— start Provided information —

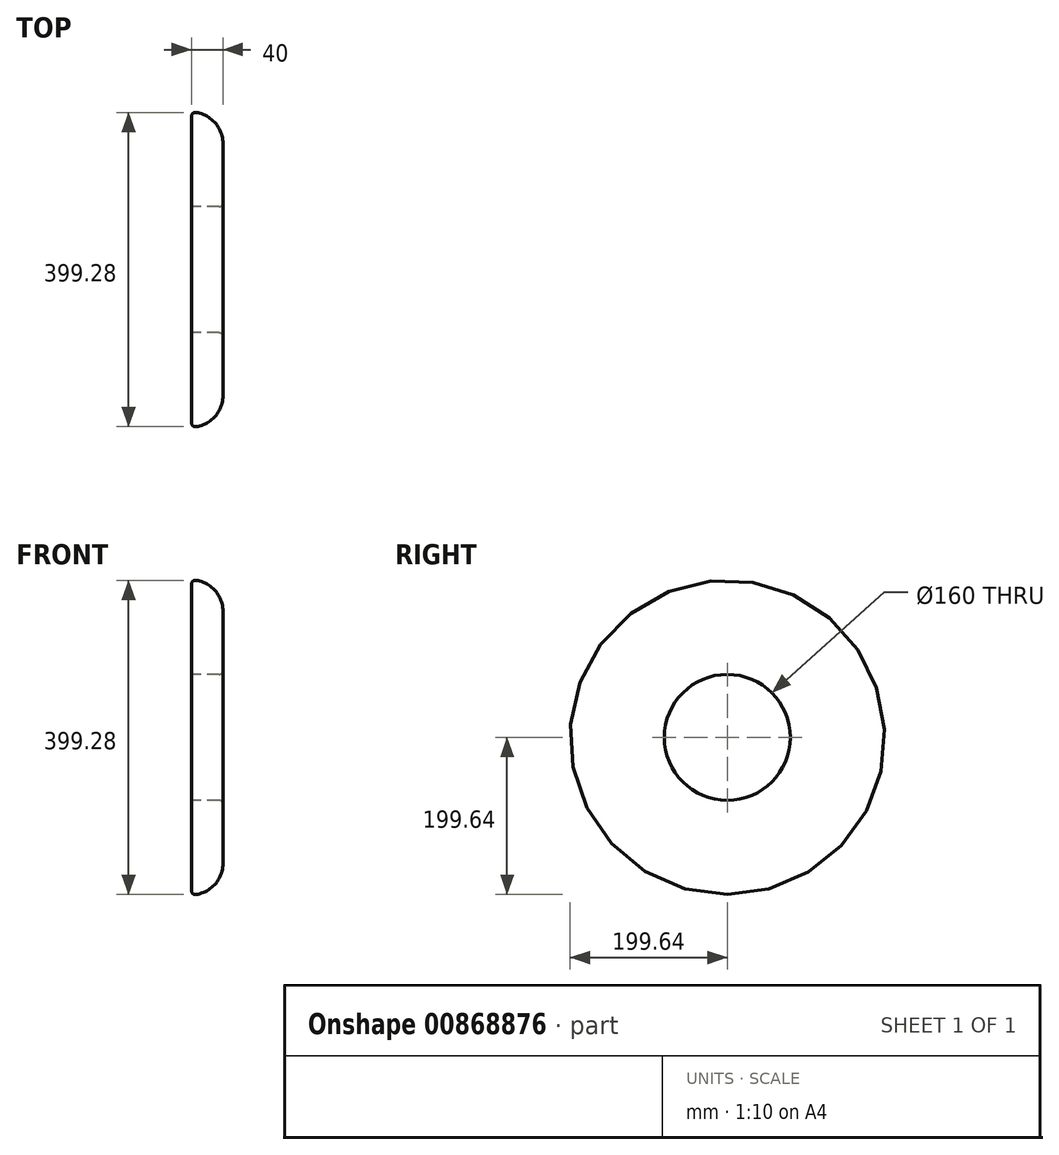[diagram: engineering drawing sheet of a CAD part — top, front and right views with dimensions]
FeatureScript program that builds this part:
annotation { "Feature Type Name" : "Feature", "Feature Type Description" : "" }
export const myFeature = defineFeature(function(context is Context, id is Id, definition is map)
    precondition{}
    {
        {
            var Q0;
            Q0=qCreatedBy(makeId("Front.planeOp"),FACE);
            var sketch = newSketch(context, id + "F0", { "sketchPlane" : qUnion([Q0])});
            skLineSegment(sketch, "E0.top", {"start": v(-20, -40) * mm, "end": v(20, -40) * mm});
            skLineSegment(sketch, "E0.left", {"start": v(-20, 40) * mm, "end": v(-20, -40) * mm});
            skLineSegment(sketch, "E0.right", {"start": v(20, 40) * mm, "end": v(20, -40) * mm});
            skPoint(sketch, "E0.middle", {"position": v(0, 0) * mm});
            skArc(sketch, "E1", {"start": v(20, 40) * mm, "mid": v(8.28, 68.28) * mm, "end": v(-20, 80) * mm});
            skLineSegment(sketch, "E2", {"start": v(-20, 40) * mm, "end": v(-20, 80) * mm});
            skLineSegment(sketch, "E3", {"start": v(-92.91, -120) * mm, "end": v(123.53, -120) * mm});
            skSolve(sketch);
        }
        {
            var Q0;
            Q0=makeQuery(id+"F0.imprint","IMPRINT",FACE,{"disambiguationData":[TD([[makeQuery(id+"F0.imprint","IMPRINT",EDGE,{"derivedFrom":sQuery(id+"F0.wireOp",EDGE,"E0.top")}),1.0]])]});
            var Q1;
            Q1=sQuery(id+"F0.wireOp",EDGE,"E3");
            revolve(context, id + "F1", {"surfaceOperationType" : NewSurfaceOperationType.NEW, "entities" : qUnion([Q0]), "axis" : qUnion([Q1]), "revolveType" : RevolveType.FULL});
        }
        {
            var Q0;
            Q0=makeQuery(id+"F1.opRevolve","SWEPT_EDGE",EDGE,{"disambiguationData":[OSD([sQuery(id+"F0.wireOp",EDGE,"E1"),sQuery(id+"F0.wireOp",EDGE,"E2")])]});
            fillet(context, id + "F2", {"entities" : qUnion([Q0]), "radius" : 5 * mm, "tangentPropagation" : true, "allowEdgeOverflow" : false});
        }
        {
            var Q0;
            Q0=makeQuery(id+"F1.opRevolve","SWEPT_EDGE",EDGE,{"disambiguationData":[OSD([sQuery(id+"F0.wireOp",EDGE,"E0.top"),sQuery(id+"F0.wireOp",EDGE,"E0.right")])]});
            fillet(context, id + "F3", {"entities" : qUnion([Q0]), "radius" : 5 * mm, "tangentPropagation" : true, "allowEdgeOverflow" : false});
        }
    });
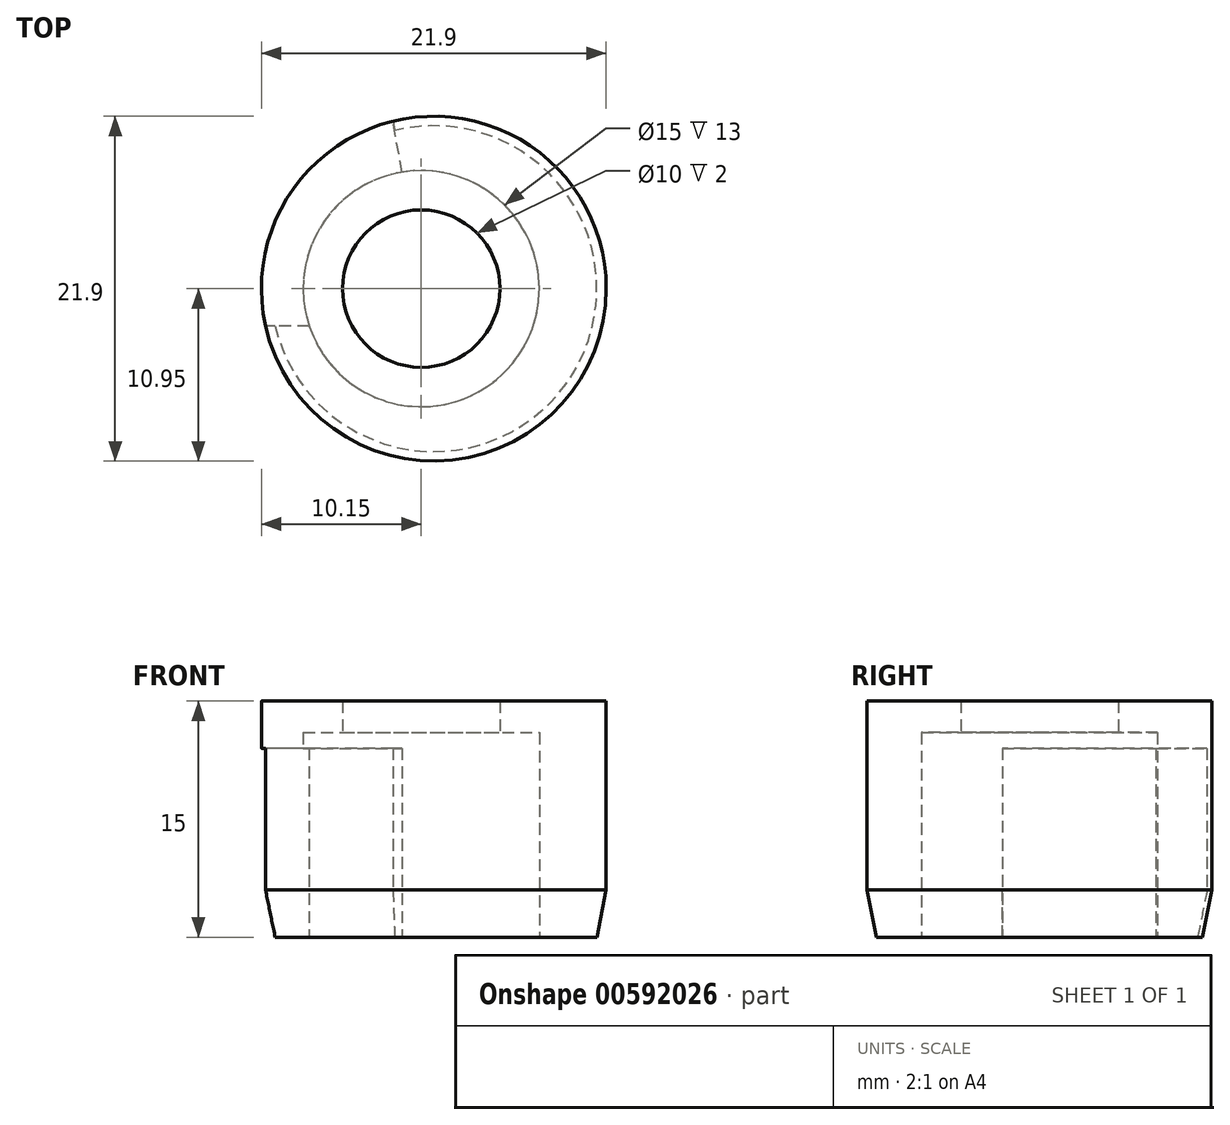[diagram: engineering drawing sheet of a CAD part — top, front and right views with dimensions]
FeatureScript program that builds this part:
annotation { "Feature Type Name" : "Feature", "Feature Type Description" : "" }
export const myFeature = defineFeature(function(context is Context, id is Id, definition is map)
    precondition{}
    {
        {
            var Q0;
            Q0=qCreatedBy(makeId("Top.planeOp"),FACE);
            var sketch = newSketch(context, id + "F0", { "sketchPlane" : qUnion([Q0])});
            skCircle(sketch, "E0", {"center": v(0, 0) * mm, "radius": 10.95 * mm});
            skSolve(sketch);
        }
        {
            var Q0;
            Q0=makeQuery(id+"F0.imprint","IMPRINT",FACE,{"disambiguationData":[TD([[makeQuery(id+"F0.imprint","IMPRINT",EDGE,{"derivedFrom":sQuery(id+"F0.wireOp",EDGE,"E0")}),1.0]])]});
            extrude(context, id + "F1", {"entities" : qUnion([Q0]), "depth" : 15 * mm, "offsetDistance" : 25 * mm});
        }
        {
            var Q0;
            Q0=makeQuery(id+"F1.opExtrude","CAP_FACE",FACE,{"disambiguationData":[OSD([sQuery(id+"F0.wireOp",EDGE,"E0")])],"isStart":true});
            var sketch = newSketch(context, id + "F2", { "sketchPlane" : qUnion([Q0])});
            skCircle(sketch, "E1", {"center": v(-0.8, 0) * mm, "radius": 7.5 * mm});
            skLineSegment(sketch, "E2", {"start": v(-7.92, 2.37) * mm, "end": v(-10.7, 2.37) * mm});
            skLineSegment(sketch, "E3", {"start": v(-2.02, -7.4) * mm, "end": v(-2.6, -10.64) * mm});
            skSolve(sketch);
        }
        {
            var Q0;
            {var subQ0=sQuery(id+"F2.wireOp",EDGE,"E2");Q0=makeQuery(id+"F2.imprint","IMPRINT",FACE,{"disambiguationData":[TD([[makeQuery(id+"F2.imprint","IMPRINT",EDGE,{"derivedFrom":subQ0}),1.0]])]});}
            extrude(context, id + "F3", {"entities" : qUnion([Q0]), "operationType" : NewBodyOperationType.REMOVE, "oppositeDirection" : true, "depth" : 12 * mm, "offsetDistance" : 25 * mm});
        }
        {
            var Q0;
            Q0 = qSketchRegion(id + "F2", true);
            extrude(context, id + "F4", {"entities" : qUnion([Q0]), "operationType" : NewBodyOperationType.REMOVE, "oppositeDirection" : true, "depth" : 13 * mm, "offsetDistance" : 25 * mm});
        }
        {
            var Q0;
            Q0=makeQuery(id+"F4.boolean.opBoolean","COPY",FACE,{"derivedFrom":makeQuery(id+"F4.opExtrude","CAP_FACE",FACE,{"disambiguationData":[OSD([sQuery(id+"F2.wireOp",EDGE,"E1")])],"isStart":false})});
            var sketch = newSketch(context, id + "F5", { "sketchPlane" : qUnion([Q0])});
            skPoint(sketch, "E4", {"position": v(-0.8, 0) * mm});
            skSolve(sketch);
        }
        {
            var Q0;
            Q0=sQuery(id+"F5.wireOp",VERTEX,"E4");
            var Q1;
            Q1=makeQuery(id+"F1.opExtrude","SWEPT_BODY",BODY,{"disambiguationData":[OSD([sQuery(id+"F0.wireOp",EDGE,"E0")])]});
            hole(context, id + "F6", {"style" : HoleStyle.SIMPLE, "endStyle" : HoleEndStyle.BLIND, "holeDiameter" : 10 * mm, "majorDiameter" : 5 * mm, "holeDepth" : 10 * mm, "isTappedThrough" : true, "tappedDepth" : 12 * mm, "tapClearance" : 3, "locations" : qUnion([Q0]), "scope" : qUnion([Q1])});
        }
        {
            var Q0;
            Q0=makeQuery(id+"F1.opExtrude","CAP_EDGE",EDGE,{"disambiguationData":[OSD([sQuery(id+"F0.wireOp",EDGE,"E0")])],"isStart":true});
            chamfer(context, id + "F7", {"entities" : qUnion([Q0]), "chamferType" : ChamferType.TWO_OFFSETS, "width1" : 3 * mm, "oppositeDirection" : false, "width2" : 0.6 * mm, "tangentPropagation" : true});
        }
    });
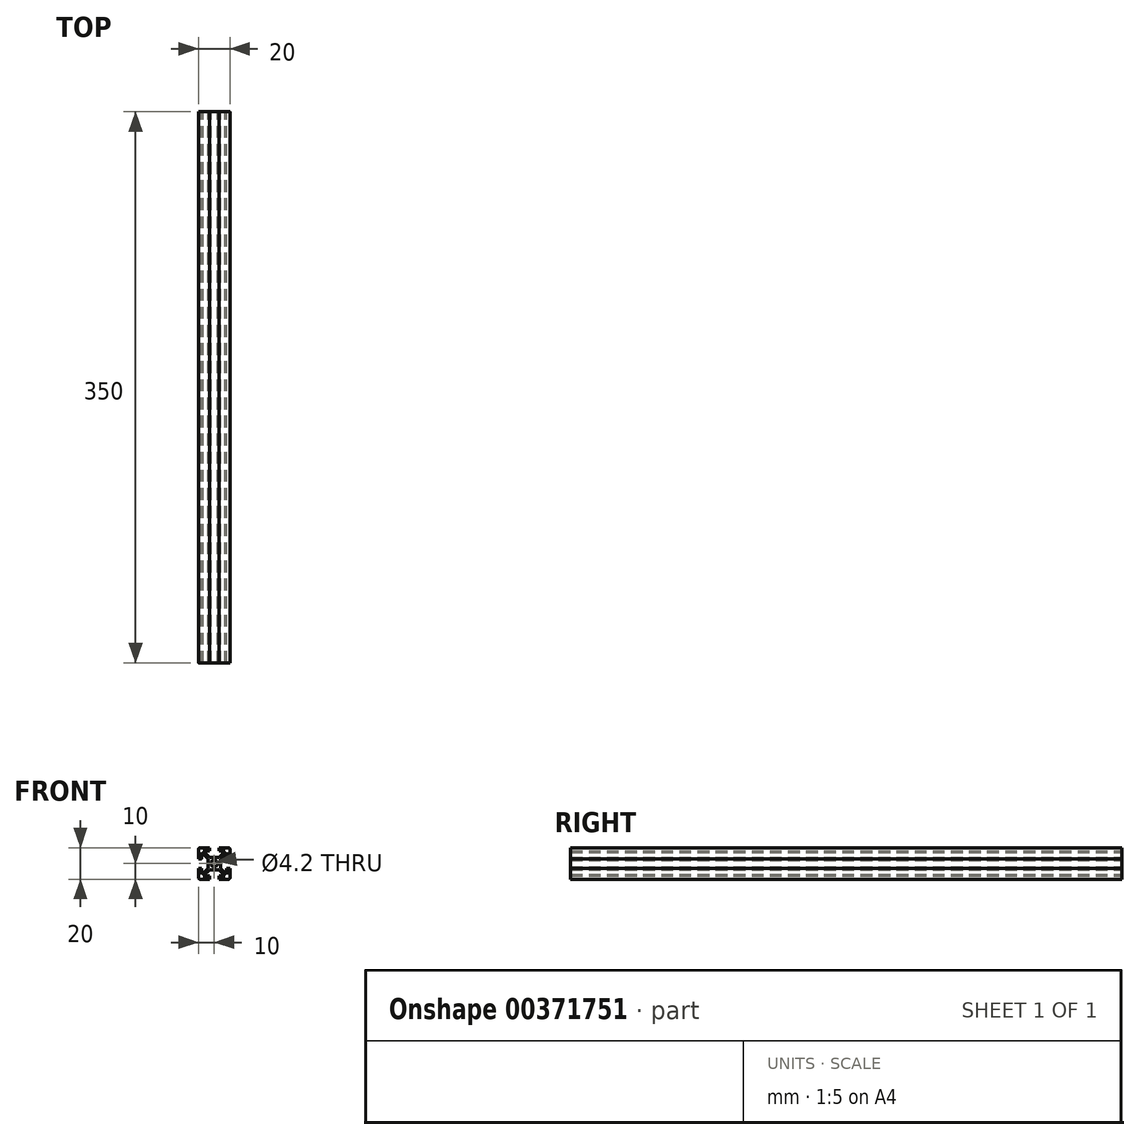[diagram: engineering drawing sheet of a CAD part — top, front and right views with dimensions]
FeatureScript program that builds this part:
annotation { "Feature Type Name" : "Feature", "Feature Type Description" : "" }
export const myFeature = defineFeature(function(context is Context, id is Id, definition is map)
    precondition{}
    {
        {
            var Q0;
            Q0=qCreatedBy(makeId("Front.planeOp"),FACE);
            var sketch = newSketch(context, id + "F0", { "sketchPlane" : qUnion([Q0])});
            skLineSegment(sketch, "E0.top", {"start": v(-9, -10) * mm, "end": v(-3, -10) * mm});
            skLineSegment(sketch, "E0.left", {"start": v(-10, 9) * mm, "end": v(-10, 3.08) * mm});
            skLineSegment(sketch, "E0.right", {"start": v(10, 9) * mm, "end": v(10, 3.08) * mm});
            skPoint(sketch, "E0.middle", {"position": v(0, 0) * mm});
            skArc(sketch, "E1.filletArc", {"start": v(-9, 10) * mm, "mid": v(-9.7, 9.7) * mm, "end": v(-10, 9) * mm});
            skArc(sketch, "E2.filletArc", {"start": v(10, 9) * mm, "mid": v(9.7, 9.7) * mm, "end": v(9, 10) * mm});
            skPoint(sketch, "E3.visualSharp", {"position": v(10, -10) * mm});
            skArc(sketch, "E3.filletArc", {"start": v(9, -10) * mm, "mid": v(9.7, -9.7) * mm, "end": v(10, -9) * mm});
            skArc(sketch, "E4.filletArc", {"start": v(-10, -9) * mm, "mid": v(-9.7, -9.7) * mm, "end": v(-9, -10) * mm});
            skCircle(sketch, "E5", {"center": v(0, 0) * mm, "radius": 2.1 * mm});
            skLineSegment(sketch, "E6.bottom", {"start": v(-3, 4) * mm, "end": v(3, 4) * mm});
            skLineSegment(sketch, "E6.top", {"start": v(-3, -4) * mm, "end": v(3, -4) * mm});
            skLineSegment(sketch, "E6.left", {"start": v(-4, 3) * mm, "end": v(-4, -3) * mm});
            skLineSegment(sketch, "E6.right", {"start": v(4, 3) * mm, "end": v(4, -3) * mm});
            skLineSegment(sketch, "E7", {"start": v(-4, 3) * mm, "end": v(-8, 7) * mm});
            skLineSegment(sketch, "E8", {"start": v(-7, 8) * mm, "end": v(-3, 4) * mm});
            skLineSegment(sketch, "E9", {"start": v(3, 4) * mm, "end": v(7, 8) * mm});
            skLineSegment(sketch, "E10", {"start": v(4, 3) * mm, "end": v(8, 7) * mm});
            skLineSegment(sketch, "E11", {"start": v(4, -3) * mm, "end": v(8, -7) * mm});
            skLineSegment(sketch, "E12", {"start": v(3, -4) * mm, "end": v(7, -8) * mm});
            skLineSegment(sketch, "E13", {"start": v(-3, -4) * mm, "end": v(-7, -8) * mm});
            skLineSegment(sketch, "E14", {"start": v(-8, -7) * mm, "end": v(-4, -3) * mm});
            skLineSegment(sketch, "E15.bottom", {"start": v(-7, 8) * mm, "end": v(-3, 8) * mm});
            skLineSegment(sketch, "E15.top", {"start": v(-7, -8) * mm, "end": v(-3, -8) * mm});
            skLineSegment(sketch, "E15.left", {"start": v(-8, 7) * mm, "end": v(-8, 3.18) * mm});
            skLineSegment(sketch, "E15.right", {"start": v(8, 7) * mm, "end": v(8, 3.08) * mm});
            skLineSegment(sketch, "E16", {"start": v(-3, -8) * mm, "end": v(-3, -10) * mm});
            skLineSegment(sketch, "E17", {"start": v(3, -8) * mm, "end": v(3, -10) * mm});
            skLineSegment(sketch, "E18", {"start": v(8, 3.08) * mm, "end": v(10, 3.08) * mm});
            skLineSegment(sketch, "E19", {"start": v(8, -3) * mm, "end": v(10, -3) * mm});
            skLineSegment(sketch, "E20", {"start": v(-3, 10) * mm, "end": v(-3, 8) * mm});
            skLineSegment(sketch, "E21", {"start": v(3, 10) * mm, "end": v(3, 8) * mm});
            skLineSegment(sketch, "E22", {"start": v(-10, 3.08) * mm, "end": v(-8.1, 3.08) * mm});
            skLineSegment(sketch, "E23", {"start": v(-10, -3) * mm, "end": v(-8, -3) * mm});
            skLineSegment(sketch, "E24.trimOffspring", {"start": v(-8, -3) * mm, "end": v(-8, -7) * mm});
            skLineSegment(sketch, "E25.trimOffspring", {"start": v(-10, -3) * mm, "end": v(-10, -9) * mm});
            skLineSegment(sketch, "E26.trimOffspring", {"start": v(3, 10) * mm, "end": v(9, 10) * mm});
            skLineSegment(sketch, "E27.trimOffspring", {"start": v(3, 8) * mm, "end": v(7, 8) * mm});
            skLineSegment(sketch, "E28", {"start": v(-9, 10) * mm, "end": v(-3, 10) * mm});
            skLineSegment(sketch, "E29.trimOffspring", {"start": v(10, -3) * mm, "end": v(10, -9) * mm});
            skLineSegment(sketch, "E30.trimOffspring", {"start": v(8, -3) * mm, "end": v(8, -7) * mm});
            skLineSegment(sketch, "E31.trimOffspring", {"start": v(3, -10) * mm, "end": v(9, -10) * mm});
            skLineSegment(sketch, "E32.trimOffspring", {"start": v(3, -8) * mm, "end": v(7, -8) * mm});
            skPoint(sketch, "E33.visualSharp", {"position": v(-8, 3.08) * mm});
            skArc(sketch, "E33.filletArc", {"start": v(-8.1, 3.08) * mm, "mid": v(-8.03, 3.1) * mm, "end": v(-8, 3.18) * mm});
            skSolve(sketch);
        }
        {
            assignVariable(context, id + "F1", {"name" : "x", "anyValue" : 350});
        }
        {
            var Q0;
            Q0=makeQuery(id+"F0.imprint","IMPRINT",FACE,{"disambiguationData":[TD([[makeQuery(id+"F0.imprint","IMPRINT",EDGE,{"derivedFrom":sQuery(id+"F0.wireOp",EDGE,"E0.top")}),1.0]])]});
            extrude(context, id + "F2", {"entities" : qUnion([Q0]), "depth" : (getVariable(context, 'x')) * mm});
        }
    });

— end Provided information —

> [Exercise aim]:
Copy the data from its first line through the line containing "v(-92.91, -120) *", including both of those lines. Leave the pictures out of your copy.

> [Reply to the exercise]:
[diagram: engineering drawing sheet of a CAD part — top, front and right views with dimensions]
FeatureScript program that builds this part:
annotation { "Feature Type Name" : "Feature", "Feature Type Description" : "" }
export const myFeature = defineFeature(function(context is Context, id is Id, definition is map)
    precondition{}
    {
        {
            var Q0;
            Q0=qCreatedBy(makeId("Front.planeOp"),FACE);
            var sketch = newSketch(context, id + "F0", { "sketchPlane" : qUnion([Q0])});
            skLineSegment(sketch, "E0.top", {"start": v(-20, -40) * mm, "end": v(20, -40) * mm});
            skLineSegment(sketch, "E0.left", {"start": v(-20, 40) * mm, "end": v(-20, -40) * mm});
            skLineSegment(sketch, "E0.right", {"start": v(20, 40) * mm, "end": v(20, -40) * mm});
            skPoint(sketch, "E0.middle", {"position": v(0, 0) * mm});
            skArc(sketch, "E1", {"start": v(20, 40) * mm, "mid": v(8.28, 68.28) * mm, "end": v(-20, 80) * mm});
            skLineSegment(sketch, "E2", {"start": v(-20, 40) * mm, "end": v(-20, 80) * mm});
            skLineSegment(sketch, "E3", {"start": v(-92.91, -120) * mm, "end": v(123.53, -120) * mm});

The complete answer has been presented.